Premio “Nobel” per la Letteratura, la questione è tutta geopolitica

Dopo Dylan non può vincere un altro americano, così restano in corsa Rushdie (India), Oz (Israele) e Magris (Italia). Gray (Scozia) outsider.

Si assegna giovedì 5 ottobre, alle 13 ora italiana, il premio “Nobel” per la Letteratura e, nell’incertezza, tra gli esperti c’è una sola convinzione: dopo due edizioni insolite, col premio assegnato prima a Svetlana Aleksievic, autrice di reportage più che di fiction, e poi a un cantante, Bob Dylan, l’edizione 2017 dovrebbe segnare un ritorno alla tradizione.

Di nomi di favoriti ce ne sono parecchi – e in in pole position le fonti danno l’anglo-indiano Salman Rushdie, l’israeliano Amos Oz e l’italiano Claudio Magris – ma all’ultimo momento alcune fonti evocano il nome di un outsider davvero impensato: il grande e misconosciuto autore scozzese Alasdair Gray, l’autore di “Lanark” (in Italia l’ha tradotto una piccola casa editrice, Safarà), un’epopea psichedelica e anti-epica in quattro libri considerata dai critici la vera e propria ‘divina commedia’ in lingua anglosassone.
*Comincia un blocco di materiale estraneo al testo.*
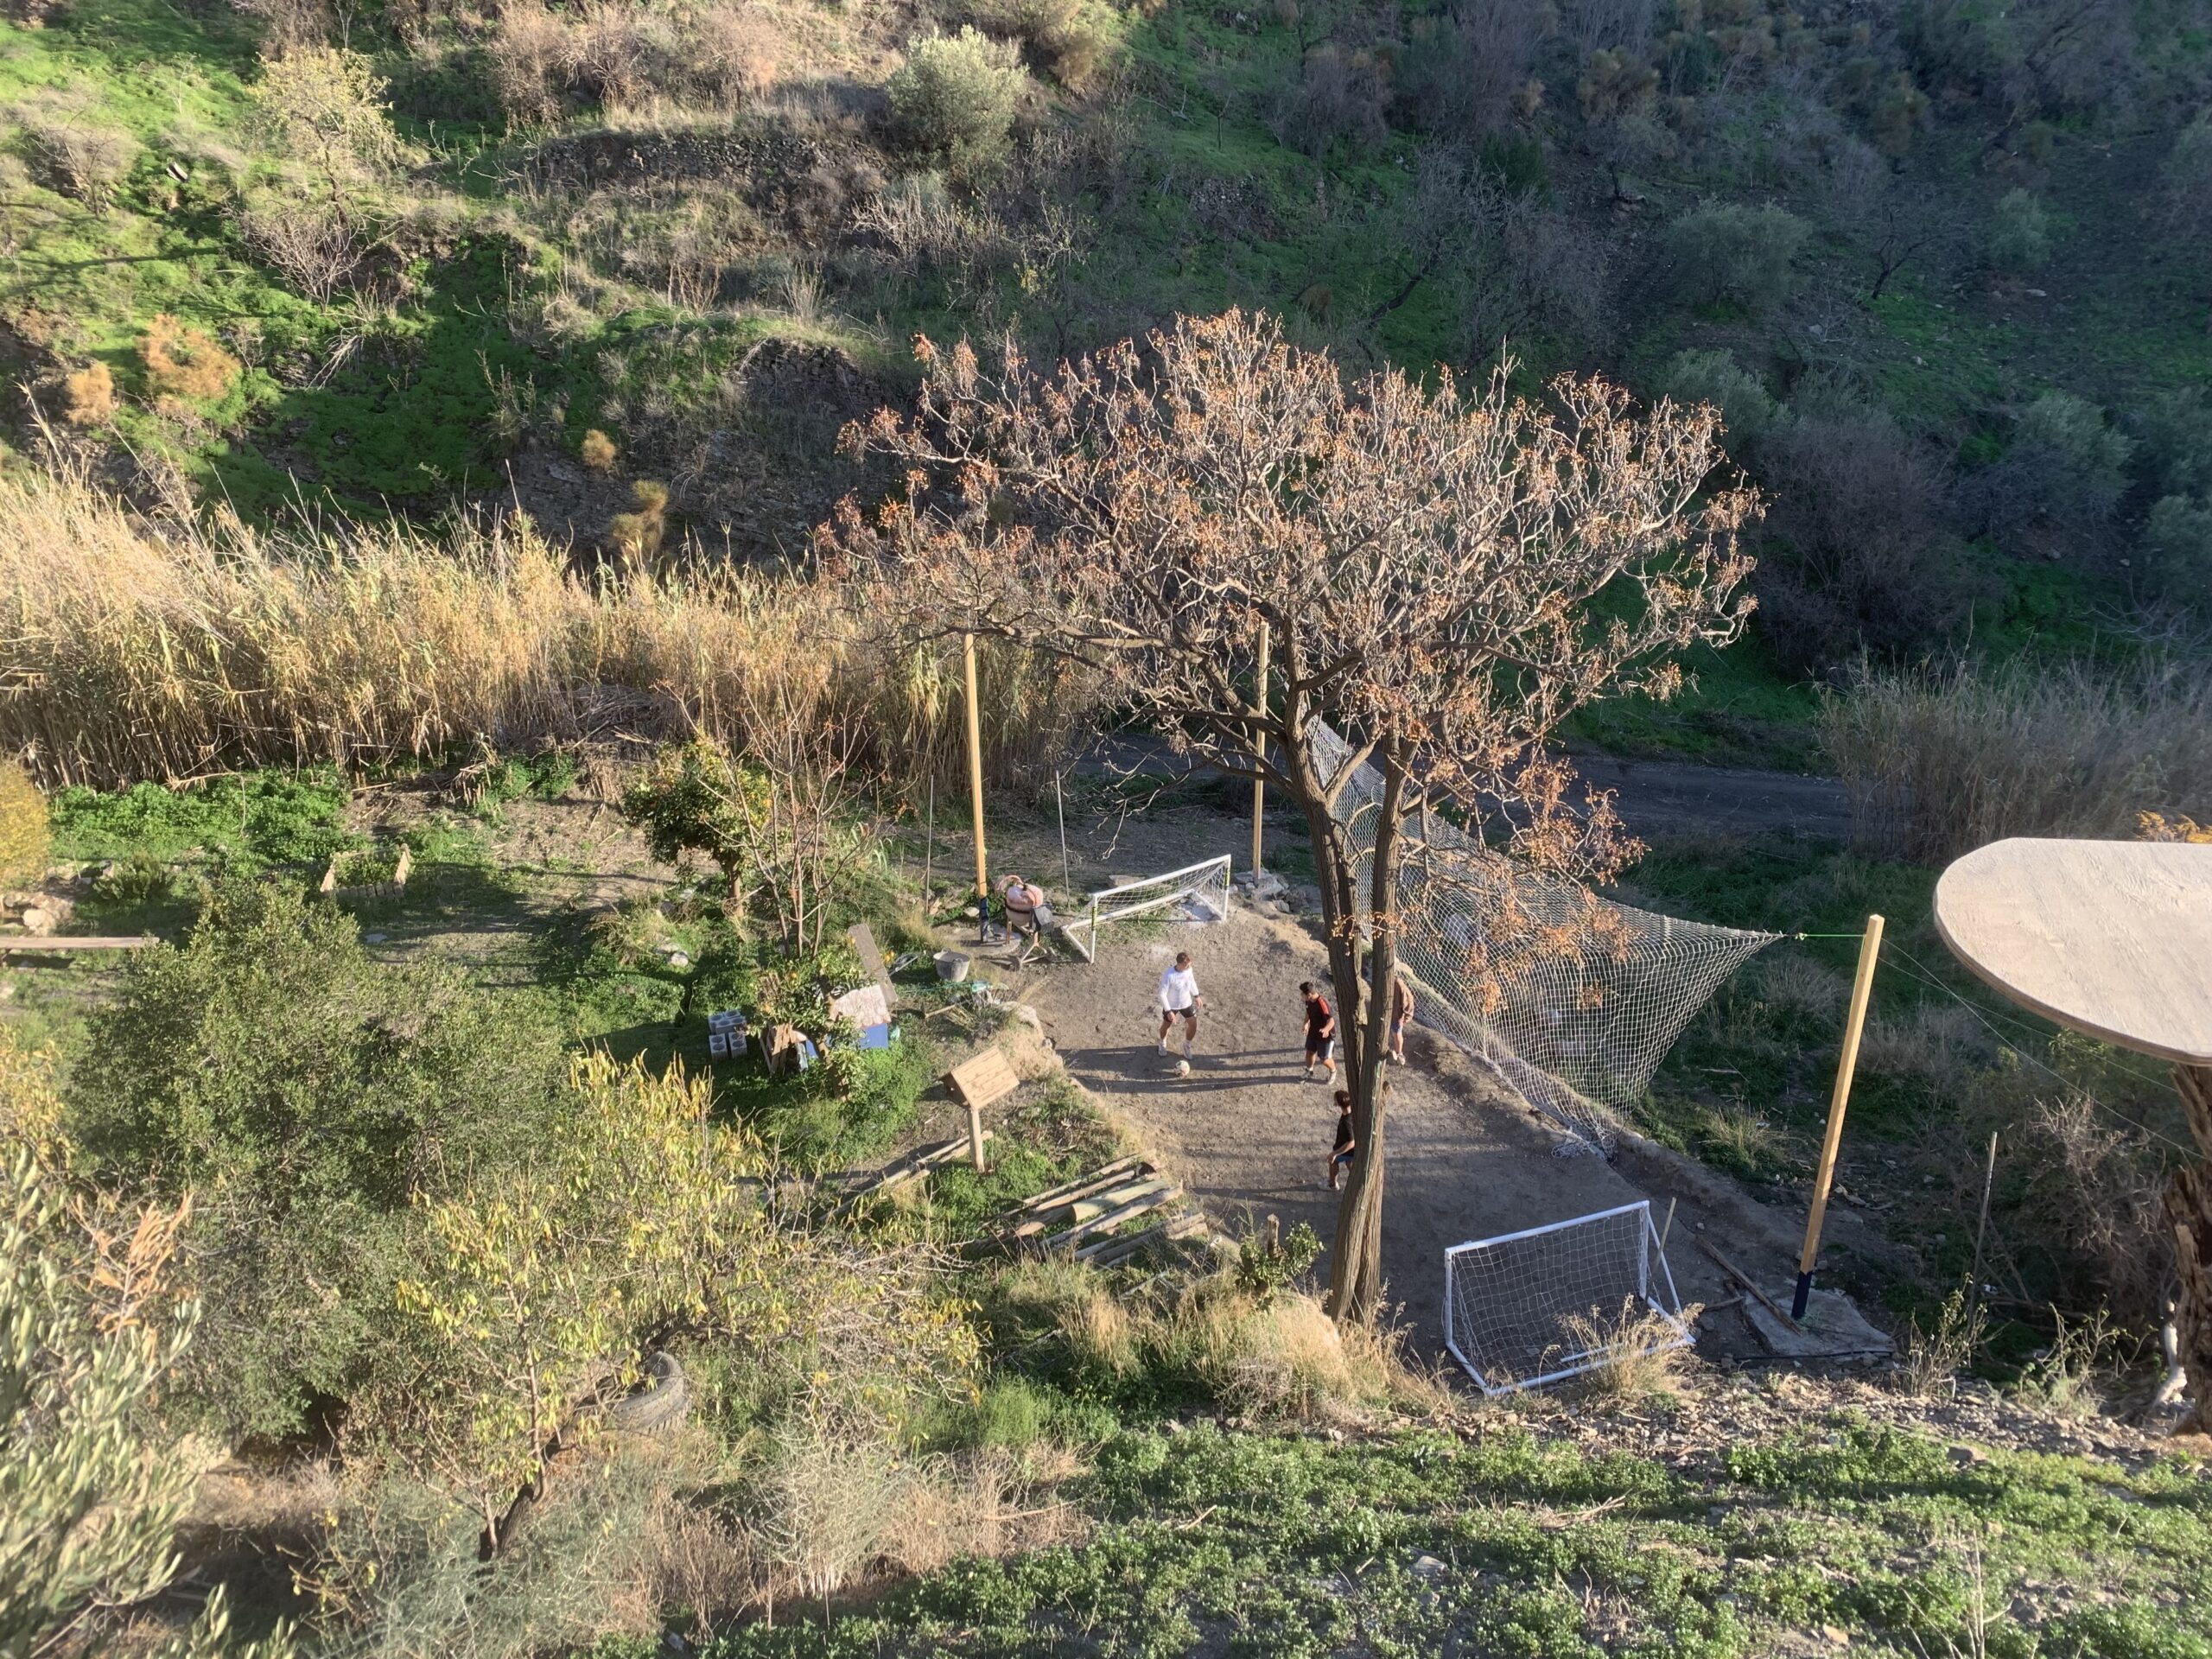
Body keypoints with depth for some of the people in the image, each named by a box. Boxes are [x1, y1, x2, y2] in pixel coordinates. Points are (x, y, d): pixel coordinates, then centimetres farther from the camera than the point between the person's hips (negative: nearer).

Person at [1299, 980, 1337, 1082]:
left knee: (1325, 1059, 8)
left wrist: (1326, 1029, -56)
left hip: (1325, 1035, -7)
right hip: (1313, 1031, 7)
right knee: (1310, 1052, 20)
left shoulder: (1322, 1004, -36)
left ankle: (1333, 1072, 40)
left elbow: (1331, 1021, -38)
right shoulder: (1309, 1000, -12)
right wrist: (1306, 1023, 3)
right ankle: (1309, 1072, 46)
Di nomi, come sempre, ne circolano tantissimi. Philip Roth, don De Lillo e soprattutto Thomas Pynchon avrebbero tutte le carte in regola per stracciare la concorrenza ma l’affermazione di Dylan l’anno scorso riduce praticamente a zero le possibilità di successo di un altro statunitense. Ed è sempre per analoghi motivi di geopolitica letteraria che il pur quotatissimo autore cinese Yan Lianke non sembra avere grandi opportunità, troppo recenti le vittorie di Gao Xingjian nel 2000 e soprattutto di Mo Yan nel 2012.

Per capire a chi andrà la vittoria sembra quindi il caso di guardare altrove. A parte l’ipotesi Gray, il nodo sembra come al solito ‘politico’. Se sul nome del siriano Adonis grava l’ombra di un atteggiamento troppo tiepido nei confronti del regime di Assad, l’israeliano Amos Oz ha le credenziali in ordine: un’opera letteraria di grandissimo spessore e un impegno cristallino per la pace in Medio Oriente. Di altra natura la candidatura di Salman Rushdie, penalizzato a lungo dalla fatwa iraniana. Adesso, dopo l’accordo sul nucleare iraniano, il clima è molto diverso e premiare Rusdhie darebbe un segnale in quel senso, anche a… Donald Trump (che dell’accordo con Teheran vorrebbe fare carta straccia).

Infine, la candidatura Magris. Due gli elementi a favore dell’autore triestino: letterato purissimo, Magris è comunque autore di opere non strettamente di fiction e in questo senso l’accademia di Svezia avrebbe la possibilità, con lui, di restare nel solco della tradizione senza rinnegare le innovazioni degli ultimi anni. Inoltre premiare Magris significherebbe omaggiare la ‘vecchia’ Europa in una fase storica in cui l’unità europea è fortemente in discussione (e gli esperti citano naturalmente la Brexit ma anche la crisi dei migranti). Quanto agli outsider, la lista è infinita ma per esperti e bookmaker i nomi da tenere inconsiderazione in ultima analisi sono tre o quattro: il keniano Ngugi wa Thiong’o, il giapponese Murakami, il portoghese Lobo Antunes e l’albanese Ismail Kadarè.

A meno che, senza allontanarsi troppo di confini degli States, l’accademia non voglia premiare la canadese Margaret Atwood anche sulla scia del rinnovato successo del suo romanzo, “The Handmaid’s Tale”, di recente adattato in serie televisiva. Sarebbe anche un modo per bilanciare il palmares del premio in termini di genere: su 113 premiati solo 14 sono state donne.